Außerdem möchte Kishan unbedingt nach Europa zum Studieren. Man hätte so gerne, dass wir ihm dabei helfen, wenn er in fünf Jahren mit der Schule fertig ist. Wir haben nichts versprochen (wie auch...), das fühlt sich ein bisschen komisch an. Wir sind wie reiche Außerirdische von einem anderen Stern, für den man nicht so leicht ein Visum bekommt.

Harry und sein Bruder mit dem schönen Auto bringen uns zurück nach Surat. Dieses Gemüse hier fährt auf dem Lastwagen in die gleiche Richtung.

Kamel auf der vierspurigen Autobahn.
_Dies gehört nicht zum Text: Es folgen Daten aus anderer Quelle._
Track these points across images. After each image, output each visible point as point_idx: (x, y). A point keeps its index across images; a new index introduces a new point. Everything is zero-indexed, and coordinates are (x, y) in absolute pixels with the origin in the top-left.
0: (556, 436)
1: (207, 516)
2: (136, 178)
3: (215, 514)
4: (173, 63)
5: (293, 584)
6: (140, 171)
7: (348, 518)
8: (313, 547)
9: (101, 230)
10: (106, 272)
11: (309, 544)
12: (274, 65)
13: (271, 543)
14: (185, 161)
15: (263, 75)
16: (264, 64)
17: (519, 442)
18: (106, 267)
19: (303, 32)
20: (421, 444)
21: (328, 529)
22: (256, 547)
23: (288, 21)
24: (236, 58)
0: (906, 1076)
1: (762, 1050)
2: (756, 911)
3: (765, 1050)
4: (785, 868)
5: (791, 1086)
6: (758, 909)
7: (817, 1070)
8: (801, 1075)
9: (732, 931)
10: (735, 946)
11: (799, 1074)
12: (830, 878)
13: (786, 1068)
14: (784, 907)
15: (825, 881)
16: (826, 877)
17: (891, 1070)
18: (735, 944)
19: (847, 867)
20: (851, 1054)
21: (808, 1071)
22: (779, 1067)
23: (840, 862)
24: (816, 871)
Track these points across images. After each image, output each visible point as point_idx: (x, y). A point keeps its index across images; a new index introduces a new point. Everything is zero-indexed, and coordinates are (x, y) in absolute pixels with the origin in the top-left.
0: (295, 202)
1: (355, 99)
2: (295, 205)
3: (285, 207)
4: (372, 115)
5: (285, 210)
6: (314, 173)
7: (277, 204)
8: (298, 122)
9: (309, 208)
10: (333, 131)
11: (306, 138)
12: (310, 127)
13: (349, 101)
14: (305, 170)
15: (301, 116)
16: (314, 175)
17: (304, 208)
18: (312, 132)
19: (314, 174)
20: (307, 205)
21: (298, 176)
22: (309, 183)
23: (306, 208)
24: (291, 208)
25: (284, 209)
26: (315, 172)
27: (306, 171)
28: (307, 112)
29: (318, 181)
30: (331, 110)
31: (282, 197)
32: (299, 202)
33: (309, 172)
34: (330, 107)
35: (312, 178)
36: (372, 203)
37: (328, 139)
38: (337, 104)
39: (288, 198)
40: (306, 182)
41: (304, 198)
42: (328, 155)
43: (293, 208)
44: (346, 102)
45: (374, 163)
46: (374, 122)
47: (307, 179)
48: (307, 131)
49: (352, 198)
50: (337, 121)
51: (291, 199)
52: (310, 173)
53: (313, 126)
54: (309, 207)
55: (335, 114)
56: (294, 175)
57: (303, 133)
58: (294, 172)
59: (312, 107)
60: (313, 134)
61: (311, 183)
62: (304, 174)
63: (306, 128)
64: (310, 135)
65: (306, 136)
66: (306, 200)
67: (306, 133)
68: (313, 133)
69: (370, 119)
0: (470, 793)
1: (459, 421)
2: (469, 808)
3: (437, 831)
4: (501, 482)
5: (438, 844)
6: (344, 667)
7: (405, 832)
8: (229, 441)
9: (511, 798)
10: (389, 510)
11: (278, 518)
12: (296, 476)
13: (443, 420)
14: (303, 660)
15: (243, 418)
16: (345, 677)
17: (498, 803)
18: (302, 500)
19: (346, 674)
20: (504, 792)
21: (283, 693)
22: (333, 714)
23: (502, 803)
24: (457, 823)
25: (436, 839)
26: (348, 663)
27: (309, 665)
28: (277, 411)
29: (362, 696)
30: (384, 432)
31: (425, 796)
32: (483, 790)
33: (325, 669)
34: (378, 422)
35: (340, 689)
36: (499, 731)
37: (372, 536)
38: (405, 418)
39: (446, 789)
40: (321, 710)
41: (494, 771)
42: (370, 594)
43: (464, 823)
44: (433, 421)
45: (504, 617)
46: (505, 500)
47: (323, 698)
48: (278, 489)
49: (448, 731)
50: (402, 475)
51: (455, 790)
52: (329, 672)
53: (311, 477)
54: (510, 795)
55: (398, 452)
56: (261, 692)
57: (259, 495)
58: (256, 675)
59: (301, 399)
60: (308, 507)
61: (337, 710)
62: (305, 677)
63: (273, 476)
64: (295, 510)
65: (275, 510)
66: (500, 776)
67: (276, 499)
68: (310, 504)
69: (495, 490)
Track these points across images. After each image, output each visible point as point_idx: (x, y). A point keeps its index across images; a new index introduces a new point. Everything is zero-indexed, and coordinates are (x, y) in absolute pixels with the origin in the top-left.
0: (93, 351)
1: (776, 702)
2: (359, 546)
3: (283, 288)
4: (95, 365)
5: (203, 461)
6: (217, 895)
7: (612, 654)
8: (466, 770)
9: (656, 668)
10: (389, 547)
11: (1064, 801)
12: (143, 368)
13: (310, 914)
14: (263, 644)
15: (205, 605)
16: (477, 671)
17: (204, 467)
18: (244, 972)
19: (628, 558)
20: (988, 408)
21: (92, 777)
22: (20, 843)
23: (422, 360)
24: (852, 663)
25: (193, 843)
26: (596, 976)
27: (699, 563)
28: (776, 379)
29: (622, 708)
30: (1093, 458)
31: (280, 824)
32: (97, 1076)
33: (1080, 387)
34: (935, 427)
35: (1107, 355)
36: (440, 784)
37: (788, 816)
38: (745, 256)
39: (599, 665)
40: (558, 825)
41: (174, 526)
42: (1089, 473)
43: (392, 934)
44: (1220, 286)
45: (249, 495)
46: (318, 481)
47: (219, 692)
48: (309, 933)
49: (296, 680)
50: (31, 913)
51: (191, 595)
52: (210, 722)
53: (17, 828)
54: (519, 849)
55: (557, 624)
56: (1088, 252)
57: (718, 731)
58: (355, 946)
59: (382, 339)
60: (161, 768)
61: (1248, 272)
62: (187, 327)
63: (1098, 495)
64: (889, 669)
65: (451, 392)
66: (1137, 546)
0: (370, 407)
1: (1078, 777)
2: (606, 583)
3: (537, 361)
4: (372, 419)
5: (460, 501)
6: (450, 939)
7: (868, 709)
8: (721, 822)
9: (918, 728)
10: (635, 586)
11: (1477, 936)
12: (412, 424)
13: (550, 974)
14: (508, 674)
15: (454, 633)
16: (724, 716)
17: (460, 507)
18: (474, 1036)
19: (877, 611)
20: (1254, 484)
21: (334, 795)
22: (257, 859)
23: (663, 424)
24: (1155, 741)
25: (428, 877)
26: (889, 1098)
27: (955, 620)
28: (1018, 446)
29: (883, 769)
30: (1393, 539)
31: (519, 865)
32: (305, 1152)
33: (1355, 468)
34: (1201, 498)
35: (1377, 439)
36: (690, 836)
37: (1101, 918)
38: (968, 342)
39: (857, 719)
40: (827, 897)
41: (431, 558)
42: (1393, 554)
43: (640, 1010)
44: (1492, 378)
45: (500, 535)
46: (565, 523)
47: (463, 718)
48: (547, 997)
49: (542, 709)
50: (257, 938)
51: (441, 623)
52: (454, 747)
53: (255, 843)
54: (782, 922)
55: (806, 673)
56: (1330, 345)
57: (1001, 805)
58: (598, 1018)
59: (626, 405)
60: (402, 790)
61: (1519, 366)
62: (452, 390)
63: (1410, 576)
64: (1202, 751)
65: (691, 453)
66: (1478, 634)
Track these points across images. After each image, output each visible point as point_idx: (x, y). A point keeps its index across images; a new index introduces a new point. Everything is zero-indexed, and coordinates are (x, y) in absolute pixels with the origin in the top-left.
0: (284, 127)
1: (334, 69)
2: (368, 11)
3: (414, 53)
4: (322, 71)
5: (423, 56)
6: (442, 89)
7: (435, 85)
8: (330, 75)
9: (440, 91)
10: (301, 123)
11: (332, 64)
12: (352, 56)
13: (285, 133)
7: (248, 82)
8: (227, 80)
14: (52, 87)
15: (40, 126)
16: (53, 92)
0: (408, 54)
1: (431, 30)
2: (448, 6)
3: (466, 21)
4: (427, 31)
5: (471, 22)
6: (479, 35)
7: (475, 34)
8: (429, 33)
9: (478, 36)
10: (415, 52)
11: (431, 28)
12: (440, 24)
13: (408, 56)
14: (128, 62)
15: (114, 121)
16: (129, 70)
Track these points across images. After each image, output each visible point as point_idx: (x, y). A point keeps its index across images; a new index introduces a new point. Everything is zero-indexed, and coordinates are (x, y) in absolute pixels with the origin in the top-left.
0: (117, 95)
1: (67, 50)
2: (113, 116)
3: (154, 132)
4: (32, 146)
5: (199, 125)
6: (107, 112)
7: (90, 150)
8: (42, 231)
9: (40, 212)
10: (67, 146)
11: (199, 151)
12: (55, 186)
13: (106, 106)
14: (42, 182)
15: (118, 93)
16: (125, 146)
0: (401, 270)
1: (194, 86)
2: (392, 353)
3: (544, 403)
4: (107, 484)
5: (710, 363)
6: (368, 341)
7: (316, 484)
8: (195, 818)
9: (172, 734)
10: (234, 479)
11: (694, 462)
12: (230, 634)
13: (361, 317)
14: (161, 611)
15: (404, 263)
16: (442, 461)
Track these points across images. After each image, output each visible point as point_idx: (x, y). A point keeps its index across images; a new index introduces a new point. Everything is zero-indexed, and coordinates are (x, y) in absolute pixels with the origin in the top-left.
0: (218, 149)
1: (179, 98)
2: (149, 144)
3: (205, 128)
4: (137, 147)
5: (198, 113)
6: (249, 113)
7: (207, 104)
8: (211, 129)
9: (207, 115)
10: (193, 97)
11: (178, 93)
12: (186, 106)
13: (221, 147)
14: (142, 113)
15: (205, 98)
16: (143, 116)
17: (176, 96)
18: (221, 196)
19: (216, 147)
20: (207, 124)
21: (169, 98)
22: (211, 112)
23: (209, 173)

Man kennt das ja. Der Fahrer fährt ran als er uns sieht und ist froh, als wir ihm die Hand geben.

Harry und Bruder wollen sowieso zum Markt, um ihre Waren zu verkaufen. Wir kommen kurz mit und fahren danach mit der Rikscha zum Bahnhof.


Eine von vielen Mangoverkäuferinnen.
Der Markt ist eher für Großabnehmer, kaufen können wir hier nichts. Das Gelände ist riesig und es gibt die verschiedensten Sachen. Sogar Stinkfrüchte entdecken wir.

Die Fahrt im Zug ist wieder ein Fest für alle Sinne. Flüsse durch Slumgebiete sind unbeschreiblich widerlich. Die Oberfläche komplett mit Müll bedeckt, die Brühe darunter braun bis schwarz und stinkend. Entlang von Bahnstrecken zeigen sich Städte immer von der schönsten Seite... Im Zug mache ich aber noch ein gutes Geschäft. Eine Frau verkauft Mangos, ich sehe dass alle anderen Inder ebenfalls kaufen. Ich bitte meine Sitznachbarin (indische Hausfrau, gesetztes Alter) für mich ebenfalls ein paar gute Früchte herauszusuchen. Wir erstehen 10 große Mangos für zusammen 70 Rupien.

Zurück im IIT-Hostel treffen wir die ersten Europäer seit etwa einem Monat: zwei Franzosen aus Bordeaux, die seit gestern auf unserem Korridor wohnen. Zusammen mit ihnen essen wir ein paar von den Mangos, die tatsächlich sehr gut schmecken.